▶ _REQUIRED WORK_
(1) In the passage on Sucesos de las Islas Filipinas, in which city and year did José Rizal complete his annotated edition?
(2) Reproduce word for word the part of the passage on Sucesos de las Islas Filipinas between "Sucesos de las Islas Filipinas is based" and "at the time.", inclusive.

▶ _DOCUMENT EXCERPT_
+-------+

1609 book by Antonio de Morga

Sucesos de las Islas Filipinas is a book written and published by Antonio de Morga considered one of the most important works on the early history of the Spanish colonization of the Philippines. It was published in 1609 after he was reassigned to Mexico in two volumes by Casa de Geronymo Balli, in Mexico City. The first English translation was published in London in 1868 and another English translation by Blair and Robertson was published in Cleveland in 1907.

The work greatly impressed but also garnered heavy criticism from Philippine national hero José Rizal who found it rife with erroneous claims and a eurocentric bias. Rizal decided to annotate it and publish a new edition and began working on it in London and completing it in Paris in 1890.

==History==
Antonio de Morga's Sucesos de las Islas Filipinas has been recognized as a first-hand account of Spanish colonial venture in Asia during the 16th century. The book was first published in Mexico in 1609 and has been re-edited number of times. The Hakluyt Society, a text publication society, in 1851 catches its attention, and an edition was prepared by H. E. J. Stanley but was only published in 1868.

Sucesos de las Islas Filipinas is based on Antonio de Morga's personal experiences and other documentations from eye-witnesses of the events such as the survivors of Miguel López de Legazpi's Philippine expedition.

==Contents==

The title literally means "Events of the Philippine Islands" and thus the book's primary goal is a documentation of events during the early years of the Spanish colonial period of the Philippines as observed by the author himself. It also includes Filipino customs, traditions, manners and religion at the time.

+-------+

▶ _EXERCISE DATA_
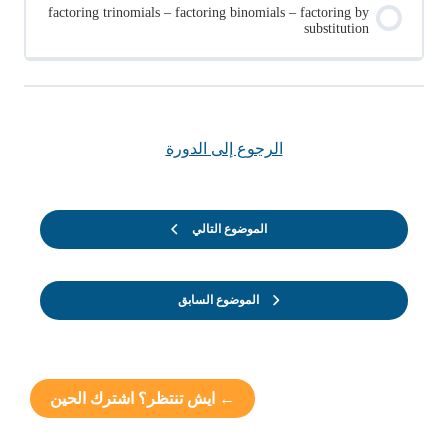
factoring trinomials – factoring binomials – factoring by
substitution
الرجوع إلى الدورة
الموضوع التالي
الموضوع السابق
← ايش تنتظر؟ اشترك الحين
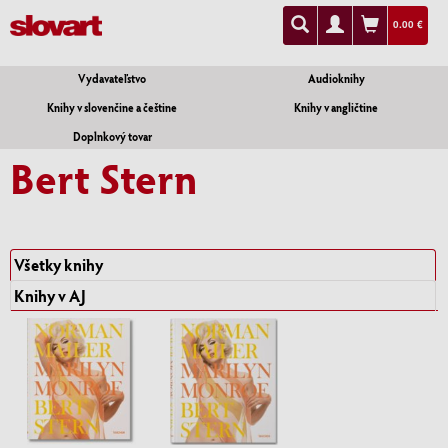
0.00 €
Vydavateľstvo
Audioknihy
Knihy v slovenčine a češtine
Knihy v angličtine
Doplnkový tovar
Bert Stern
Všetky knihy
Knihy v AJ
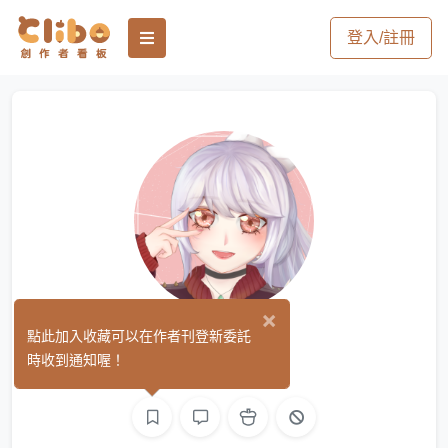
登入/註冊
×
蕉蕉
點此加入收藏可以在作者刊登新委託
(0)
時收到通知喔！
繪圖
文字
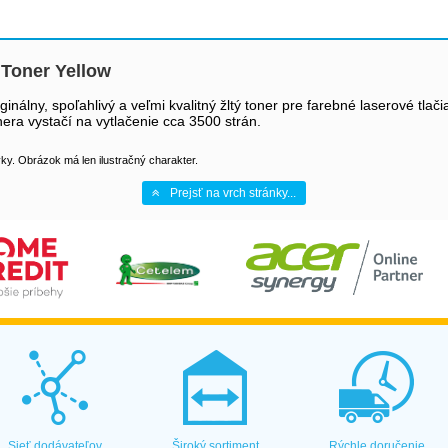
Toner Yellow
ginálny, spoľahlivý a veľmi kvalitný žltý toner pre farebné laserové 
 vystačí na vytlačenie cca 3500 strán.
y. Obrázok má len ilustračný charakter.
Prejsť na vrch stránky...
Sieť dodávateľov
Široký sortiment
Rýchle doručenie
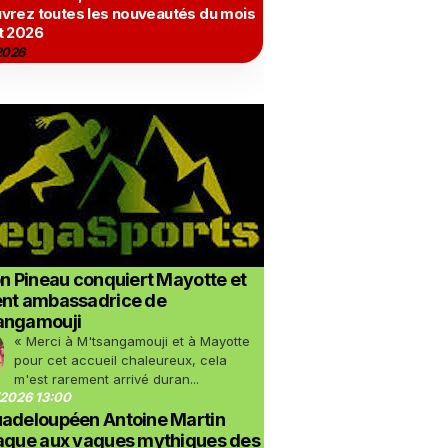
vrez toutes les nouveautés du mois
t 2026
2026
on Pineau conquiert Mayotte et
ent ambassadrice de
angamouji
« Merci à M'tsangamouji et à Mayotte
pour cet accueil chaleureux, cela
m'est rarement arrivé duran...
2026 13:00
uadeloupéen Antoine Martin
taque aux vagues mythiques des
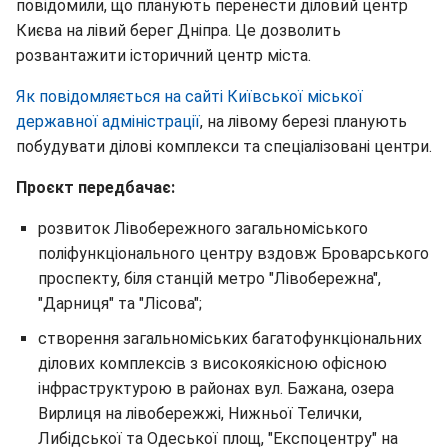
повідомили, що планують перенести діловий центр
Києва на лівий берег Дніпра. Це дозволить
розвантажити історичний центр міста.
Як повідомляється на сайті Київської міської
державної адміністрації
, на лівому березі планують
побудувати ділові комплекси та спеціалізовані центри.
Проєкт передбачає:
розвиток Лівобережного загальноміського
поліфункціонального центру вздовж Броварського
проспекту, біля станцій метро "Лівобережна",
"Дарниця" та "Лісова";
створення загальноміських багатофункціональних
ділових комплексів з високоякісною офісною
інфраструктурою в районах вул. Бажана, озера
Вирлиця на лівобережжі, Нижньої Телички,
Либідської та Одеської площ, "Експоцентру" на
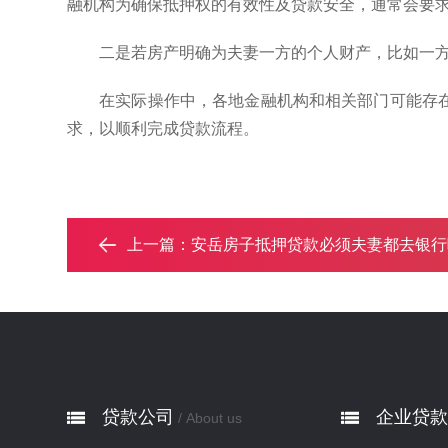
融机构为确保抵押权的有效性及贷款安全，通常会要
二是若房产明确为夫妻一方的个人财产，比如一
在实际操作中，各地金融机构和相关部门可能存
求，以顺利完成贷款流程。
上一篇：
安岳房子抵押贷款必须夫妻都去银行吗 .
贷款公司
企业贷款
/ About us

+-------+

▶ _TASK SOLUTIONS_
(1) Paris, in 1890.

(2)
Sucesos de las Islas Filipinas is based on Antonio de Morga's personal experiences and other documentations from eye-witnesses of the events such as the survivors of Miguel López de Legazpi's Philippine expedition.

==Contents==

The title literally means "Events of the Philippine Islands" and thus the book's primary goal is a documentation of events during the early years of the Spanish colonial period of the Philippines as observed by the author himself. It also includes Filipino customs, traditions, manners and religion at the time.